Middle Position: Fourth, Fifth and Sixth bettor – Decent position, giving some info on your opponents, but not enough to alter your strategy. Stick to great Starting Hands only.

Late Position: On the Button, Small Blind and Big Blind – When you are in the dealer’s position, the last to receive cards, you are in the best position of all. You have been forced to pay nothing up front, but will get to see almost everyone’s reaction in the betting round before making a decision. The Small Blind position was forced to wager half of the opening bet, therefore, if none have raised, it only costs half to see the Flop on a moderately workable hand. The Big Blind is another great position to be in. On the down side, you are forced to wager the opening bet, but on the upside, you see all player reactions and, barring a raise, will get to see the Flop. Late Player Position generally allows a player to make a move, even without the best of Starting Hands.

Texas Hold’em Poker Strategy – Bankroll Management / Table Selection

Even though we’ve listed this poker strategy last, it is monumentally important to a good poker strategy. Bankroll Management and Table Selection go hand in hand.

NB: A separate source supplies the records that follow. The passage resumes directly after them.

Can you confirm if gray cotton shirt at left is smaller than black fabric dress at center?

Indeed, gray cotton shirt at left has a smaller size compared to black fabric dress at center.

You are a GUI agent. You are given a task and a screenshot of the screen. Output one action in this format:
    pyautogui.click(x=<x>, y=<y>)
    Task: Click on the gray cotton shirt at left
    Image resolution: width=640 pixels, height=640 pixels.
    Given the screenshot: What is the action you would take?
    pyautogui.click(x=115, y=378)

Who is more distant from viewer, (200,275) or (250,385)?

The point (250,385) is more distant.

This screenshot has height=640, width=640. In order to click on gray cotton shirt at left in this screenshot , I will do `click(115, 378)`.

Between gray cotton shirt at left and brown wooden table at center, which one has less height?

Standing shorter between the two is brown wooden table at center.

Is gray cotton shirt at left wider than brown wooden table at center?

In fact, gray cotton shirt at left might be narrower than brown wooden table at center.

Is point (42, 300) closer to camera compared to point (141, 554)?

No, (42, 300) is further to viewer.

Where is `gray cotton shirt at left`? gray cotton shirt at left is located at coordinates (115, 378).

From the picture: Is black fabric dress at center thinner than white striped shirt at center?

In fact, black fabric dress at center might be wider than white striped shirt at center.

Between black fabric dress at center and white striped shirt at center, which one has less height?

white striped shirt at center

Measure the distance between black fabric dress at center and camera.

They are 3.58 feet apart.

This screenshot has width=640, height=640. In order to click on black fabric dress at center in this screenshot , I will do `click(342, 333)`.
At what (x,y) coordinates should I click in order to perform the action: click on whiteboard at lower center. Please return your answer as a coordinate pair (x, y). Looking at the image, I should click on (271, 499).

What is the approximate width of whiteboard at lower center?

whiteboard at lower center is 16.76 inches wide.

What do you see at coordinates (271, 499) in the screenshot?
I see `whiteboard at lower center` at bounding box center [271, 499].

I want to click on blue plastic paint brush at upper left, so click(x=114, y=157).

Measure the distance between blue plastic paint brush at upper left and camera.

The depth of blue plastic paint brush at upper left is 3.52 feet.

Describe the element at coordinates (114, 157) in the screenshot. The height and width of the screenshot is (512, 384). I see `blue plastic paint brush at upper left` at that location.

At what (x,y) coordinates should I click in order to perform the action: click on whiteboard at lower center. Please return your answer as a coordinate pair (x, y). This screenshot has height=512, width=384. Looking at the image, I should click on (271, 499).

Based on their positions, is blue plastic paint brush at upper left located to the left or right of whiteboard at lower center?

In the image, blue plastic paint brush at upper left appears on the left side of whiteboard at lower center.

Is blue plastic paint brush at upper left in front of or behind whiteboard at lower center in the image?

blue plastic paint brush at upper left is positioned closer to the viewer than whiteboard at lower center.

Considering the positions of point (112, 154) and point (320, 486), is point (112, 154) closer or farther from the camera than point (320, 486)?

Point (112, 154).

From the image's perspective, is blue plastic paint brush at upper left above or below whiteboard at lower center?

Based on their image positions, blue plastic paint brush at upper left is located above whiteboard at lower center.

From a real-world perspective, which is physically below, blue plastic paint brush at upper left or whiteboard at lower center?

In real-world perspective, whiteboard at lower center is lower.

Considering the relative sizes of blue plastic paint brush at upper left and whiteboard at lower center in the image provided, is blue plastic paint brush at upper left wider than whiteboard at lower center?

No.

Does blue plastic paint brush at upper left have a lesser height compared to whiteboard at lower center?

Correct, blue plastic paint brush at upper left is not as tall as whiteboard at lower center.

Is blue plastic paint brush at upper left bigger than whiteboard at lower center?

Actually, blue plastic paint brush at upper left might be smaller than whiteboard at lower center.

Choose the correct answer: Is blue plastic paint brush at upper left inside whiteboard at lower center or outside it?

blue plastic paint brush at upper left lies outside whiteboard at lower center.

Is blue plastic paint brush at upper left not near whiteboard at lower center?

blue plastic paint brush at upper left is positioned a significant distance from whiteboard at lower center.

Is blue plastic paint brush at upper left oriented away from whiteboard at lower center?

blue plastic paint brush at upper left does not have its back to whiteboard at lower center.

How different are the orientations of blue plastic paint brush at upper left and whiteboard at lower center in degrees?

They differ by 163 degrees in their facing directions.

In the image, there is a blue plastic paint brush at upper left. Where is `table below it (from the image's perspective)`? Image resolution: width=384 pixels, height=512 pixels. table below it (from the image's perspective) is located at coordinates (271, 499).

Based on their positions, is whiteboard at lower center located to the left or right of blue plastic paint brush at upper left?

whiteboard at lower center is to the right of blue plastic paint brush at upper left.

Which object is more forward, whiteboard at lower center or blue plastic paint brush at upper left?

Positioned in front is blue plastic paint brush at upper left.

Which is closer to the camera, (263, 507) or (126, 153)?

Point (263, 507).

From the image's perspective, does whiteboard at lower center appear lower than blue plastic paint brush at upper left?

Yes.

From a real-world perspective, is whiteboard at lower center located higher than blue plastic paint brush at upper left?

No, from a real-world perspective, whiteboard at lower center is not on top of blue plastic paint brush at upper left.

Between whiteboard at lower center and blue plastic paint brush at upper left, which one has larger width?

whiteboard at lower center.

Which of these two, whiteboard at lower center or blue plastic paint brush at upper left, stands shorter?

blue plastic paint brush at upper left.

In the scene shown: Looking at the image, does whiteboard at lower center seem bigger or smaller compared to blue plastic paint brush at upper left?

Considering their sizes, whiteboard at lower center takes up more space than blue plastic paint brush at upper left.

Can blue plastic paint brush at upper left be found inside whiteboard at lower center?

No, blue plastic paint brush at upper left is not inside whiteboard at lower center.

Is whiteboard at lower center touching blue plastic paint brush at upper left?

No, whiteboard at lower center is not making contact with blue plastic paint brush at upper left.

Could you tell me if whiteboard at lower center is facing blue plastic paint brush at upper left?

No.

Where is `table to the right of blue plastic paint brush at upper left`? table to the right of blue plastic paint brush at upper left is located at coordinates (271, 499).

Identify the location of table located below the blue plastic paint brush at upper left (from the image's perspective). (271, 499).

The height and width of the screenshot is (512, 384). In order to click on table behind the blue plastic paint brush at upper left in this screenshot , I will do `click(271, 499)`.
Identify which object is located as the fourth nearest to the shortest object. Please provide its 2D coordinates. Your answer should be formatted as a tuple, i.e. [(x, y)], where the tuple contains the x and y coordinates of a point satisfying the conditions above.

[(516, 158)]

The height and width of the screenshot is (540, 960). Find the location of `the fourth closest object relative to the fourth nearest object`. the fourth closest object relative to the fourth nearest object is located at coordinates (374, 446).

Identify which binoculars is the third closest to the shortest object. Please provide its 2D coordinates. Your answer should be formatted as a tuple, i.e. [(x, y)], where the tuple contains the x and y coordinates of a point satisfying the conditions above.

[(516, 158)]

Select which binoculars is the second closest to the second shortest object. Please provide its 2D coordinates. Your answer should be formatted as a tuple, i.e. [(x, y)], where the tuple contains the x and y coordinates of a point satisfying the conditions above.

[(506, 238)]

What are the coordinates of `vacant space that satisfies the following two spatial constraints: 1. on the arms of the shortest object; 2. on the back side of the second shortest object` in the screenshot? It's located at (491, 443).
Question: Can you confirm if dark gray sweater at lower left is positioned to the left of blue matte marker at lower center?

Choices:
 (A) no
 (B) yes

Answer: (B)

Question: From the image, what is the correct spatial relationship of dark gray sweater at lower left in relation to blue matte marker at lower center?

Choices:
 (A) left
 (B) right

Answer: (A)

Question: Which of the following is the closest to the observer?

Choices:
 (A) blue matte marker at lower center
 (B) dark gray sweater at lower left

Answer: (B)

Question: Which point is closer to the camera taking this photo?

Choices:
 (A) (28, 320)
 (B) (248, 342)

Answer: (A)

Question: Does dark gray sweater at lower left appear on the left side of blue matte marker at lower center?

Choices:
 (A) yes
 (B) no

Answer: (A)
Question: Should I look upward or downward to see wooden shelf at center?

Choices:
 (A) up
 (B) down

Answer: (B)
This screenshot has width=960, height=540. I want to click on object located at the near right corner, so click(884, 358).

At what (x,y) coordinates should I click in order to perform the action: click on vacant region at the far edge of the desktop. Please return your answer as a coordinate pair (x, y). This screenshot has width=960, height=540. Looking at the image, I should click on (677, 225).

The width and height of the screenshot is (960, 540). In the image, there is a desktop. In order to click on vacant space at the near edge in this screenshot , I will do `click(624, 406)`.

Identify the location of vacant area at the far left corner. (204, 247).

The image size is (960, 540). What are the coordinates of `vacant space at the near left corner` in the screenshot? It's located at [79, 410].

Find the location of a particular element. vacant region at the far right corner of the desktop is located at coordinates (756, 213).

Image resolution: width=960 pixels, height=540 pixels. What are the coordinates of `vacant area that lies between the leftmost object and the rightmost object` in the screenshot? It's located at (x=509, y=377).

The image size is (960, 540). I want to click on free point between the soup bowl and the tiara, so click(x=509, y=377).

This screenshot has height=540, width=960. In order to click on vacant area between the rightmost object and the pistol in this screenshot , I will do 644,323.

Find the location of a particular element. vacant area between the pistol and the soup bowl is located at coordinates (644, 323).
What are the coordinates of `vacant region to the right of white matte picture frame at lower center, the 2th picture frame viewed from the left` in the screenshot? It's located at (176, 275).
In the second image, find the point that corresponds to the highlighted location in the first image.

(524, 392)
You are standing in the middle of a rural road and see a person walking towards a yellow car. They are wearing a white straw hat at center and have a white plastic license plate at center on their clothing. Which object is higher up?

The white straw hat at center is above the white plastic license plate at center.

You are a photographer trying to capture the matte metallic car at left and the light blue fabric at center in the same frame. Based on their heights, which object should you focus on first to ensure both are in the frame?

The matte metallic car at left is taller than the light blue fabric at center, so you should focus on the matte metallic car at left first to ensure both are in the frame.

The first thing a poker player does before entering into a game is decide how much money to bring to the tables. First off, never bring more than you can afford to lose, or are willing to lose, in a single game. Never bring the mortgage or grocery money. It could turn out disastrous, and it causes nervous play, which will most assuredly disrupt your Texas Hold’em poker strategy.

Next, make sure your bankroll will last at the table you choose. The rule of thumb is to make sure you can afford 300 Big Blinds in a Fixed Limit Game, or 2,000 Big Blinds in a No Limit game.

Let’s try a few examples. If you have a bankroll of $150 and plan to play Fixed Limit Texas Hold’em, you can afford to choose a table with stakes up to $.25/$.50. Playing No Limit with only $150 bankroll would leave you choosing from Micro-Limits of $.01/$.02 or $.02/$.04.

The idea behind bankroll management and table selection is to be able to outlast a downward swing in play. Every poker player experiences these downward swings, but if you follow the ‘Starting Hands’ poker strategy and bring enough money to the table, you should overcome it long before your bankroll bottoms out.